Document segment:
──────
# Adding disks to a RAID 0 array

## samsari

I have been trying to tidy up the nightmarish collection of partitions I have managed to accumulate over the years. I decided I would try and make two or three RAID0 arrays out of them, partly for neatness and partly for coolness. Also, the pc is going to become a fileserver, so I thought this might make it faster.

The problem I have is that some of the partitions have data on them already and I don't want to lose it. Obviously, I know that creating a new array will destroy any data on any of the component disks. I have 3 250gb disks, which I want to make a 750gb array out of. I've managed to squeeze all the data from them onto one, so 2 of the three are empty now.

My question is: is there any way I can make an array out of two of them, copy the data from the last disk onto the array, then add the third disk to the array, WITHOUT losing the data? Remember, this is a RAID0 I'm trying to make...

I've tried doing it in mdadm, but it doesn't seem to work, and searching this forum and on google doesn't turn much up either. Is this even possible? If I think about it logically, I start to think it might not be, but this is the 21st century!

If not directly possible, could I make a RAID1 array first, then turn a RAID1 into a RAID0 after the fact? Or any other roundabout way?

Any way to do it would be extremely gladly received  :Smile: 

----------

## NeddySeagoon

samsari,

You can't do any of that.
──────
Exercise requirements:
1. List the reasons the first poster in the RAID 0 thread gives for wanting to build the arrays.
2. Answer these questions from the RAID 0 thread, one line each:
(a) How many disks does samsari have, and what size is each?
(b) Which tool did samsari try before asking?
(c) What does NeddySeagoon reply?

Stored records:
──────
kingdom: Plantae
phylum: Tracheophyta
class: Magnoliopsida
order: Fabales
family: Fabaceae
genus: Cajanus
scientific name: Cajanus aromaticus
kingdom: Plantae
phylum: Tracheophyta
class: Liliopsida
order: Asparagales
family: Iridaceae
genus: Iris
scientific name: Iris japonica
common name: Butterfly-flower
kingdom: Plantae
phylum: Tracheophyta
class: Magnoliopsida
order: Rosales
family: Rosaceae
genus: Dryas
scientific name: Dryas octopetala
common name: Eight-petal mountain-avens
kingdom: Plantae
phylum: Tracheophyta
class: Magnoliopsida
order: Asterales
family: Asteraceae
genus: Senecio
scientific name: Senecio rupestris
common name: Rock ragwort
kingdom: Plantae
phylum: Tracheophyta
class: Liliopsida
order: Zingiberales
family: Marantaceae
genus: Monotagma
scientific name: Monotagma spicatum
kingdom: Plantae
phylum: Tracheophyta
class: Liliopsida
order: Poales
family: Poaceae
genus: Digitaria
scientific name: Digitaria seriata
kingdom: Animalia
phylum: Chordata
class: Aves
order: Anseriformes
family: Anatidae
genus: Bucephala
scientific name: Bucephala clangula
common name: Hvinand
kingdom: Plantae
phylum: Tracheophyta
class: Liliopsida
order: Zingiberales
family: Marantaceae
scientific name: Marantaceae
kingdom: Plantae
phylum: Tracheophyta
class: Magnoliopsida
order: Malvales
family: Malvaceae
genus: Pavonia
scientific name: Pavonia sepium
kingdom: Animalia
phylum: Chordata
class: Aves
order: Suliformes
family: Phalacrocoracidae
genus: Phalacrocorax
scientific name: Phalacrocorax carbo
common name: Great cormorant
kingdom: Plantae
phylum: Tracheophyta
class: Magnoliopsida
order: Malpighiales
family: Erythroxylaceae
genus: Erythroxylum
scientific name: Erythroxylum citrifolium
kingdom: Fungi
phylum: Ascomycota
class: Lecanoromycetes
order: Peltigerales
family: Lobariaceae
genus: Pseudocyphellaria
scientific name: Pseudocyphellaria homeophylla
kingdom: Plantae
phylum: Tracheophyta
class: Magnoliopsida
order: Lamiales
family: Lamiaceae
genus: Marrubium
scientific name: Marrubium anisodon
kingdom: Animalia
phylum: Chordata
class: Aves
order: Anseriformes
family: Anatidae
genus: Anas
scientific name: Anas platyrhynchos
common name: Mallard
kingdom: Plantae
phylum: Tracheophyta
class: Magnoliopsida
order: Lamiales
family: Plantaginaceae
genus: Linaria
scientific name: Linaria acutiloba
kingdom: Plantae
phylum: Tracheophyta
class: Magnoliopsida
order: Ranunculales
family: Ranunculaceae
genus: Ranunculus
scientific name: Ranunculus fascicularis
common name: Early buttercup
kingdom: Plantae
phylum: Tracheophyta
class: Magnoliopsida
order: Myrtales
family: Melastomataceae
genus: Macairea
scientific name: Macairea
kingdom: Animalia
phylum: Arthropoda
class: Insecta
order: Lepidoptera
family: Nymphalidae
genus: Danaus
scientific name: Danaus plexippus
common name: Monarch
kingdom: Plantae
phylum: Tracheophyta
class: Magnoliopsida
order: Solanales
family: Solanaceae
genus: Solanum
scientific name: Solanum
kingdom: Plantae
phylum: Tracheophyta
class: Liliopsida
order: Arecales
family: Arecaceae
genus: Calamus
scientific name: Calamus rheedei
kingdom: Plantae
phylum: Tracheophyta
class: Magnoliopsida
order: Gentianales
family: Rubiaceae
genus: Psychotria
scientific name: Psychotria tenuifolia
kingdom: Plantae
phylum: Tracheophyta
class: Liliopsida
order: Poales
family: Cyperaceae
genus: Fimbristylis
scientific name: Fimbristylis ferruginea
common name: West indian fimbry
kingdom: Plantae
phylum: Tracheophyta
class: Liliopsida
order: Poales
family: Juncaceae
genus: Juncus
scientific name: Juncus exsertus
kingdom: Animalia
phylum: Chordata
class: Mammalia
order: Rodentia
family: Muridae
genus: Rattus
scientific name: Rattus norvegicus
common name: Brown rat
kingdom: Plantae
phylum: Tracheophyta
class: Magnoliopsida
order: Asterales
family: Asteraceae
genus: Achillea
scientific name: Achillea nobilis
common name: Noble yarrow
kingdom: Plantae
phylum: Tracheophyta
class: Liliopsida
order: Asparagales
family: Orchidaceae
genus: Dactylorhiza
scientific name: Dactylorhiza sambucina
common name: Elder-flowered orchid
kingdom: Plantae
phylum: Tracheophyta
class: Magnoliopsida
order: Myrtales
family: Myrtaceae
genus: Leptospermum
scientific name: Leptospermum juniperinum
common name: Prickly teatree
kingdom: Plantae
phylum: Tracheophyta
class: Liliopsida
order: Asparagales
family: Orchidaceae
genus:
──────
Solved problems:
1.
Neatness
Coolness
The pc is going to become a fileserver, so the arrays might make it faster

2.
(a) Three disks of 250gb each.
(b) mdadm.
(c) "You can't do any of that."